Currently, FAANMG (Meta [formerly Facebook], Apple, Amazon, Netflix, Microsoft, and Alphabet [formerly Google]) indeed find themselves at an important crossroads, which is also reflected in the fact that the individual-company performances within the group continue to diverge. Overall, however, their problems seem largely self-inflicted. Higher capital expenditure at a time when revenue growth is slowing, combined with external factors challenging the business model, resulted in a reduced ability to generate free cash flow.
At this point, it is worth taking a step back and looking at the unprecedented rise of the FAANMG in the last decade. At the beginning of 2013, the group combined had a market capitalisation of slightly above USD 1 trillion and accounted for roughly 7% of the S&P 500 Index. Fast-forward to the end of last year and the group totalled an aggregate market capitalisation of slightly above USD 10 trillion, which means a tenfold increase.

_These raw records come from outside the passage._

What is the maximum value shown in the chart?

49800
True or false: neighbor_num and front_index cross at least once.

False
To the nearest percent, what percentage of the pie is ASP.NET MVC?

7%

Furthermore, the FAANMG at that time represented a 23% share of the S&P 500 Index. The peak in market share, at 25.5%, occurred in late summer 2020. To put it differently, while the FAANMG achieved an astonishing 450% cumulative return between the beginning of 2013 and 4 November 2022, the S&P 500 Index excluding the group was only up 125% over the same period. The exponential value creation of the FAANMG over the last decade, as well as the substantial dominance over the S&P 500 Index, even prompted some investors to treat them as a separate asset class.
If historical evidence is anything to go by, the winners of the past decade are unlikely to be the winners of the current decade. Admittedly, this judgement is highly simplified and does not apply unconditionally to the entire collective. What still unifies the FAANMG, however, is the urgent need to focus on spiralling costs in order to maintain their relevance as building blocks in portfolios.

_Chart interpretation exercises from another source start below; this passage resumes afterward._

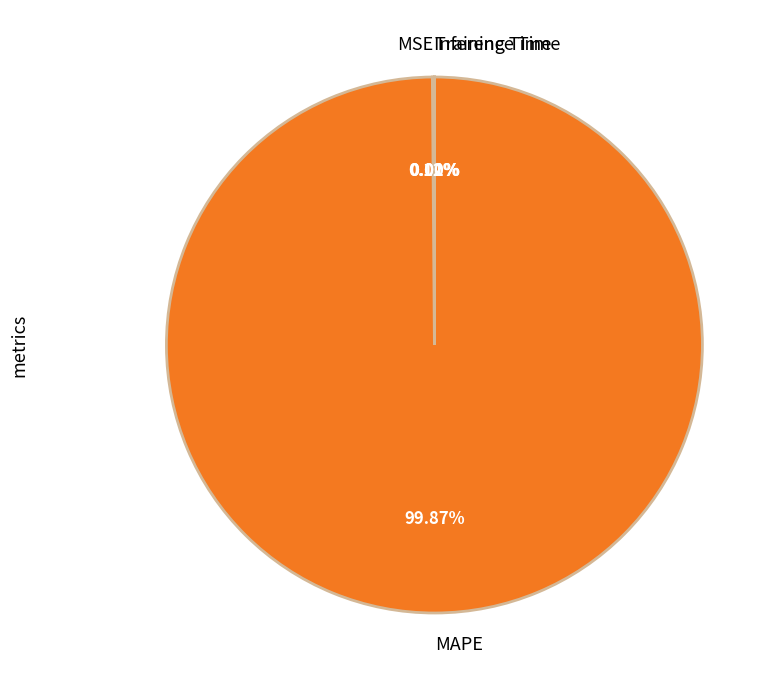

What is the largest slice in the pie chart?

MAPE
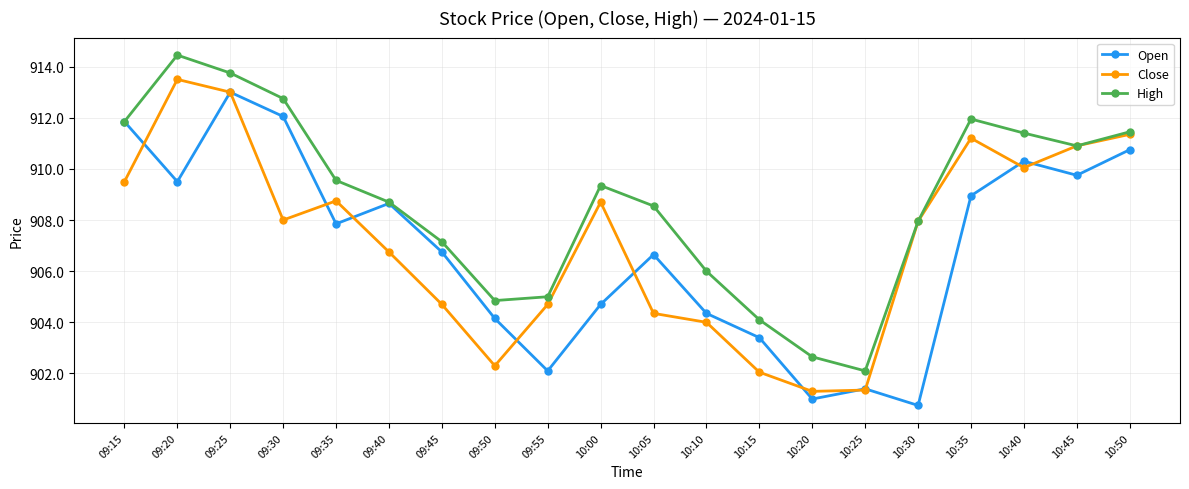

True or false: High has more than 1 interior local peaks.

True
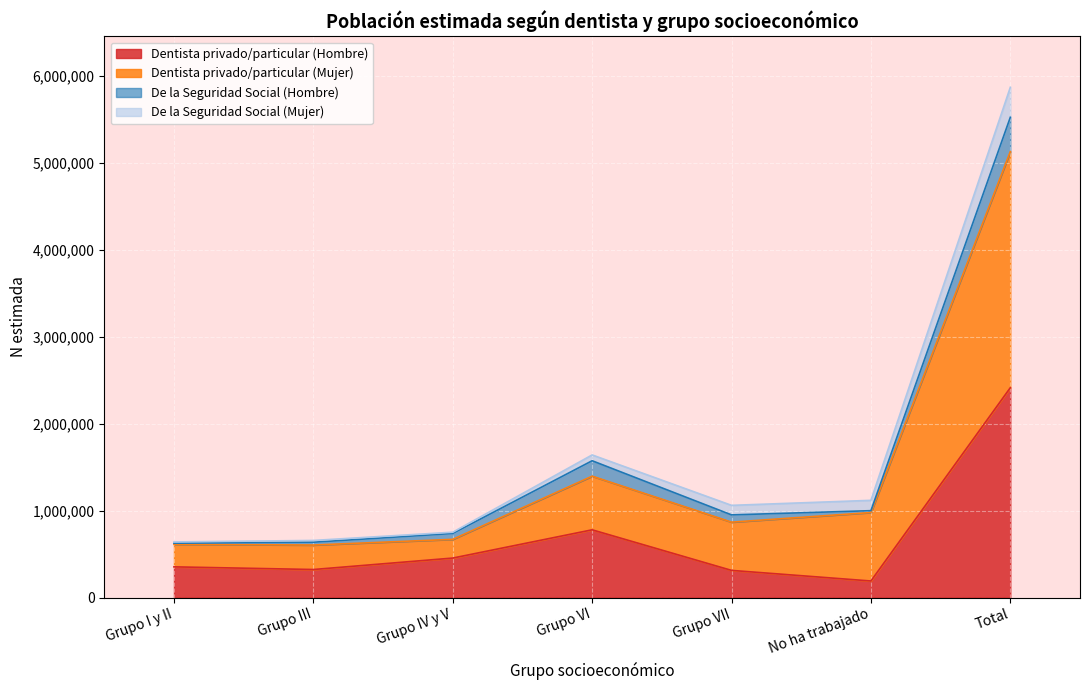

What is the difference between the Dentista privado/particular (Hombre) values at Grupo I y II and Grupo VI?

425607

Unless the current profitability trend reverses significantly, the group is unlikely to regain market leadership, which would force investors to rethink their role in portfolios. In that sense, the face of FAANMG is changing. The business models of some of the members are under serious pressure and raise questions about their future viability as we enter the next phase of the information age.

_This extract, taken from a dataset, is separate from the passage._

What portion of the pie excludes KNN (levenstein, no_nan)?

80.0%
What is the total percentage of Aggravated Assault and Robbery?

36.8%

Other FAANMG members are likely to succeed in transforming themselves from growth engines to mature quality businesses. Those that successfully manage this transition will continue to have their place in investors’ portfolios.
New equity leadership themes
In the last decade, breakthrough innovations have revolved around the digital world and the manipulation of digits therein, paving the way for the rise of highly competitive companies whose business models are centred around e-commerce, social media, online streaming, and cloud computing.
As we enter the next stage of the ‘information age’, the equity market leadership will shift as well. We believe that we are now transitioning from the manipulation of digits to the manipulation of atoms. What do we mean by this? Fundamentally, we like the idea that technology penetrates the real/physical world as opposed to only being present in the digital space.
The resulting manipulation of atoms provides for a broad spectrum of emerging investment themes, including the shrinkage of factories and the atrophy of supply chains, the spread of robotics and automation, alternative energy and transport platforms, disintermediation facilitated by the blockchain technology, disruptions in the life sciences space as technology and healthcare merge, as well as applications to improve energy and resource efficiency.
Granted, 2022 was a tough year for thematic equities. However, we believe that while growth prospects have been reassessed and repriced accordingly, the underlying long-term trends remain firmly in place. While there are few universal investment truths, long-term value creation seems fairly elusive when investment portfolios lack exposure to disruptive innovation.